Hi. It is that time of the year. I wrote a [full system AppArmor policy](https:/…/github.com/monsieuremre/full-apparmor-policy) for Debian, since this does not seem to work anymore. I restricted it a lot (I guess). Combining with other profiles I ported from another project, it now functions. And by functions, I mean without breaking stuff. The [base policy](https://github.com/monsieuremre/full-apparmor-policy/blob/main/apparmor.d/profiles/full-policy) is relatively strict, and most sensitive root processes are covered in their respective profiles. I normally wanted to use this repo as a base but turns out licenses are not compatible with the other project. Anyway, I would like to merge the projects to bring this one back to life. This is important because there being a big name like Whonix behind a project makes all the difference for popularity and user trust. Else my project will just be some random abandonware in some years (or maybe not, but chances). Maybe the two can be rebased, license changed, or in some other way merged together. I am willing to do anything to help, if the maintainers are interested. If not, you can just close the issue.

neo0xff · November 2, 2023, 2:21am

That is already what Whonix is attempting to do. It already comes with a set of preinstalled applications covering everything crypto wallets to chat clients, but it don’t come with properly enforced apparmor profiles covering everything as of yet and thus, it is only compromises.

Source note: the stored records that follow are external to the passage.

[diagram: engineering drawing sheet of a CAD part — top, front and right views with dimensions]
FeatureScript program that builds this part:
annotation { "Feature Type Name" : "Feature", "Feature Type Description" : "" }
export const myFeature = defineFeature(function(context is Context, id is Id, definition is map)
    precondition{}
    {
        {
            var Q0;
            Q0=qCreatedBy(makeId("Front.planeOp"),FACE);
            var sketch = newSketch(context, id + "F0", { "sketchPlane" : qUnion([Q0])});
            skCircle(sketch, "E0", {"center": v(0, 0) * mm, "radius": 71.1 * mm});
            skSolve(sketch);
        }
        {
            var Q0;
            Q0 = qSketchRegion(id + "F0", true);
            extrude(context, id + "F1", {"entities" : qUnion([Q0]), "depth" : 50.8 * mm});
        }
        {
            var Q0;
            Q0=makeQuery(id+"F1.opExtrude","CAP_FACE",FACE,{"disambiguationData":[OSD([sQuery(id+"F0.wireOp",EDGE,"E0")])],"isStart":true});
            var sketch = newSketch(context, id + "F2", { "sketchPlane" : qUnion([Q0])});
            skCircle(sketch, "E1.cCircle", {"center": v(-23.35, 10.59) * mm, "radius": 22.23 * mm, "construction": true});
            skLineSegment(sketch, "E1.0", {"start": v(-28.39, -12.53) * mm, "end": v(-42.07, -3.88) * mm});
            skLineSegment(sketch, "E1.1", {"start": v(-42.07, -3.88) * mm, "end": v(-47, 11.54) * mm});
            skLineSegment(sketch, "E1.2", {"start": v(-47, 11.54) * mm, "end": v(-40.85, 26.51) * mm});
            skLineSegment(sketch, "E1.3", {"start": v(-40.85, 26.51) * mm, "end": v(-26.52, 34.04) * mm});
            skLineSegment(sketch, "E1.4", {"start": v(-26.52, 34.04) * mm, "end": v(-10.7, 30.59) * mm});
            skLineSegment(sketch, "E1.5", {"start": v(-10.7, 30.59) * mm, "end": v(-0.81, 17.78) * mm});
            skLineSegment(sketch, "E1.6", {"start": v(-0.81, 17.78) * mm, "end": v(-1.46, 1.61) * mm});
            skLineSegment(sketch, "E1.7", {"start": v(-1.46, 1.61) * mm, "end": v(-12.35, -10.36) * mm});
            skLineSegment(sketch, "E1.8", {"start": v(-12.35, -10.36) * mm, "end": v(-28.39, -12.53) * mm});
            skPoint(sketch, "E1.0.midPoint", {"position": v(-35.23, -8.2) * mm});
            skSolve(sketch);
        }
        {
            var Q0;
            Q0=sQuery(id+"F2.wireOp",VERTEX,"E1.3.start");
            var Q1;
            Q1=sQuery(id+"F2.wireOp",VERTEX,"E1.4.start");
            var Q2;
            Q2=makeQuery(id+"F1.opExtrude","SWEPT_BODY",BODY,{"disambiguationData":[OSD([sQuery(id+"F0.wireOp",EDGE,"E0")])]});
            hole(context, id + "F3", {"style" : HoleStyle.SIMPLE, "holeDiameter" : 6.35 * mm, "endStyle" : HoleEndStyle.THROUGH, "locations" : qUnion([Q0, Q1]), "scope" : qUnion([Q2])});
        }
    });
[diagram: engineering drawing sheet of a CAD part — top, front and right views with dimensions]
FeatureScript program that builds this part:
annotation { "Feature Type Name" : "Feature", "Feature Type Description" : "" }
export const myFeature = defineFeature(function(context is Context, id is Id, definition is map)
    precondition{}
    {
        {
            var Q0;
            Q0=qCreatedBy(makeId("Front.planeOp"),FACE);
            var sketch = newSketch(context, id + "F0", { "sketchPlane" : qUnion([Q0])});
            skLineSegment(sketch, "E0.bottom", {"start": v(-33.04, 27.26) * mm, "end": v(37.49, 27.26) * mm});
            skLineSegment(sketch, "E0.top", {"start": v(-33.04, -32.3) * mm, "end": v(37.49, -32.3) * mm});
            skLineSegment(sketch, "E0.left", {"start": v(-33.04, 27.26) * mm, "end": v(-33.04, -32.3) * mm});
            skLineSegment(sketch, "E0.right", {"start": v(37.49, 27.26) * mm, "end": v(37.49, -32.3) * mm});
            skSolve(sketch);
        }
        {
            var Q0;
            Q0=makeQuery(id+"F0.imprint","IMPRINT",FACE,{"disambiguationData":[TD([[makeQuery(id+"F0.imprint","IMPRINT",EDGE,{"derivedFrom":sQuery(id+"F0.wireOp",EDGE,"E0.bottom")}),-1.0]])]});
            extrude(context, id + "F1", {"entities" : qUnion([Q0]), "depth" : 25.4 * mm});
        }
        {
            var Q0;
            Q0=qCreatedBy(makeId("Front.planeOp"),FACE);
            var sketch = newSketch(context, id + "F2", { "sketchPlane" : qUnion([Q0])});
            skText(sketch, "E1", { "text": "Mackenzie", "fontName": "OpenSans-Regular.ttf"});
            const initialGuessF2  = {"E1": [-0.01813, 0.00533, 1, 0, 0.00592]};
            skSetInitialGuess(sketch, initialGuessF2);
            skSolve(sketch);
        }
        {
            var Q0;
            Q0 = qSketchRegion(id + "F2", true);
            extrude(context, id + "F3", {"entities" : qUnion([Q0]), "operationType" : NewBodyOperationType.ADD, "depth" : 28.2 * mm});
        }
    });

If we are talking about security and we should only force certain applications up the throats of our users then that user might as well use Windows as it contains far superior application sandboxing. This is documented on @madaidan blog.

This is not the way it should be, freedom always over security.

Patrick · November 2, 2023, 4:53pm

Done.

Patrick · November 2, 2023, 4:54pm

As discussed in Once again, AppArmor for Everything · Issue #78 · Kicksecure/apparmor-profile-everything · GitHub, apparmor-profile-everything will be retired from Kicksecure (and Whonix) as there are no contributors in a long time but hopefully it gets picked up upstream which would be much better.

neo0xff · November 3, 2023, 4:13am

That is really unfortunate. I wouldn’t mind helping test this pretty often if you ever change your mind.